Source material: Begin

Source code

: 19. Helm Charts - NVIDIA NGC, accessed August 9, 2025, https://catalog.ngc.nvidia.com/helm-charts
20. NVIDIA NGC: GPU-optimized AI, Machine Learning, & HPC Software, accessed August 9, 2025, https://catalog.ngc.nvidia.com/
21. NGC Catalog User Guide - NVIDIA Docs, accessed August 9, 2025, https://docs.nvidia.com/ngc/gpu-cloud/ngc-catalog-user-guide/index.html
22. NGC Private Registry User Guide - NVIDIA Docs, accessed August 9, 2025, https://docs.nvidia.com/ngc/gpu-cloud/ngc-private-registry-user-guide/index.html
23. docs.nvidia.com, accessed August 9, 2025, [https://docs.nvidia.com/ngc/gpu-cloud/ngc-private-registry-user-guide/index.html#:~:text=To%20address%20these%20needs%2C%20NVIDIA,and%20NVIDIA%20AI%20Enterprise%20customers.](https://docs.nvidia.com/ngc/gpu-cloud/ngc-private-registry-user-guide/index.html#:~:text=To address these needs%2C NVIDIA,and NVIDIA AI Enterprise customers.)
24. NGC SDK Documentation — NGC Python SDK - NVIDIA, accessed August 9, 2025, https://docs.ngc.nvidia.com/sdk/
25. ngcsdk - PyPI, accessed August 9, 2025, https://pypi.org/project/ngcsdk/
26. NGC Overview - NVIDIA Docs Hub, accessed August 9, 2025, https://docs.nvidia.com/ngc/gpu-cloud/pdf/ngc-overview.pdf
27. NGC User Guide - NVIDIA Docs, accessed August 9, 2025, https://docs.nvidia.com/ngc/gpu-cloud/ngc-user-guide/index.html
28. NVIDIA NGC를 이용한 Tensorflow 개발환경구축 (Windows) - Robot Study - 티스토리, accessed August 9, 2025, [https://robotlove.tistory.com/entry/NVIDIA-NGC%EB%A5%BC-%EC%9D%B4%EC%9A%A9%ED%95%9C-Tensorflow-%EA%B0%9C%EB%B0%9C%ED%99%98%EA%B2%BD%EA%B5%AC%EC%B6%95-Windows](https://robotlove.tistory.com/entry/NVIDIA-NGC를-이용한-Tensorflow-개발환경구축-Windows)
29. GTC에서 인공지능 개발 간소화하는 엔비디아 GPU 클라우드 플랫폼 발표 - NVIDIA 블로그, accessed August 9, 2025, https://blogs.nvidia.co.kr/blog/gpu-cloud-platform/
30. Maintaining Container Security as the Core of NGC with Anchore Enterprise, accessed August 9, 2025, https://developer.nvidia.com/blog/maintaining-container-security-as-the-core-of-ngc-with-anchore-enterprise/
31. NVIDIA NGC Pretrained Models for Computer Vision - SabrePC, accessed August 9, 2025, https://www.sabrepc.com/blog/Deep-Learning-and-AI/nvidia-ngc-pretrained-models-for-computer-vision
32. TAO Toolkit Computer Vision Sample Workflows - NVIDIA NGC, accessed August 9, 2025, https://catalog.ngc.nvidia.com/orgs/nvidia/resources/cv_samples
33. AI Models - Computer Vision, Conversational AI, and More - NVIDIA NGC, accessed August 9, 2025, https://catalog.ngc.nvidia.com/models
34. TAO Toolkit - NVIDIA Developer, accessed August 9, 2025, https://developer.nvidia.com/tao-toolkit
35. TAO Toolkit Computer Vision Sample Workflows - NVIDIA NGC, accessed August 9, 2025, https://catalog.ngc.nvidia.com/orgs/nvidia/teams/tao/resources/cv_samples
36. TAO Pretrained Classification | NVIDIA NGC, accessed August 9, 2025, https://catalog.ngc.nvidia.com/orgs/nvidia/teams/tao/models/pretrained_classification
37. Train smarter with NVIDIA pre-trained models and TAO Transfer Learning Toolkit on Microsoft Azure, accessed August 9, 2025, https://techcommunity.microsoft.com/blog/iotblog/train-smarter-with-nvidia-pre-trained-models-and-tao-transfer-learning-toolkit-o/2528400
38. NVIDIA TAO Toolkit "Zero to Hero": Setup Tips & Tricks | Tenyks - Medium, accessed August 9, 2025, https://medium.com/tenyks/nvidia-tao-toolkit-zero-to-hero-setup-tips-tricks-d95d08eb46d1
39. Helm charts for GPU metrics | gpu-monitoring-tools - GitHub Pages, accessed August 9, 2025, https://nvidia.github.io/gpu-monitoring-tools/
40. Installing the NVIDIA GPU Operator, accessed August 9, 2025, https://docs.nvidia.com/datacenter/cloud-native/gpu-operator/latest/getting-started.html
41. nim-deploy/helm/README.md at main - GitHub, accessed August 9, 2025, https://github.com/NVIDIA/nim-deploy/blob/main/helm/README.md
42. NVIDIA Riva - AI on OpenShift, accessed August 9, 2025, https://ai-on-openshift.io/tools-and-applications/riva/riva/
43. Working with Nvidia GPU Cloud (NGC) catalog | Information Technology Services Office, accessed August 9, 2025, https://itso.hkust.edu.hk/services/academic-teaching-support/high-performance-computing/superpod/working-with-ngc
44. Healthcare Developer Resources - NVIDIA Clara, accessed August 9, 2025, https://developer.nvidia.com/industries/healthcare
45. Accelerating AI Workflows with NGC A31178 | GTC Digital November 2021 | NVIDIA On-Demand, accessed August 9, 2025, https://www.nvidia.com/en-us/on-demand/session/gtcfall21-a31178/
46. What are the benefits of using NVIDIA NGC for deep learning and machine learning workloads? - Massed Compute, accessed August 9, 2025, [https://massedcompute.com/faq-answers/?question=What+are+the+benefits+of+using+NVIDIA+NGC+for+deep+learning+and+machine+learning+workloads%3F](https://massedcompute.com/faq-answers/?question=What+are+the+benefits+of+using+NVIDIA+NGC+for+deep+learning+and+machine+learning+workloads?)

Source material: End

What you need to do -> Search the data above for the word "GitHub" and show every line that has it.

Solution to this exercise ->
39. Helm charts for GPU metrics | gpu-monitoring-tools - GitHub Pages, accessed August 9, 2025, https://nvidia.github.io/gpu-monitoring-tools/
41. nim-deploy/helm/README.md at main - GitHub, accessed August 9, 2025, https://github.com/NVIDIA/nim-deploy/blob/main/helm/README.md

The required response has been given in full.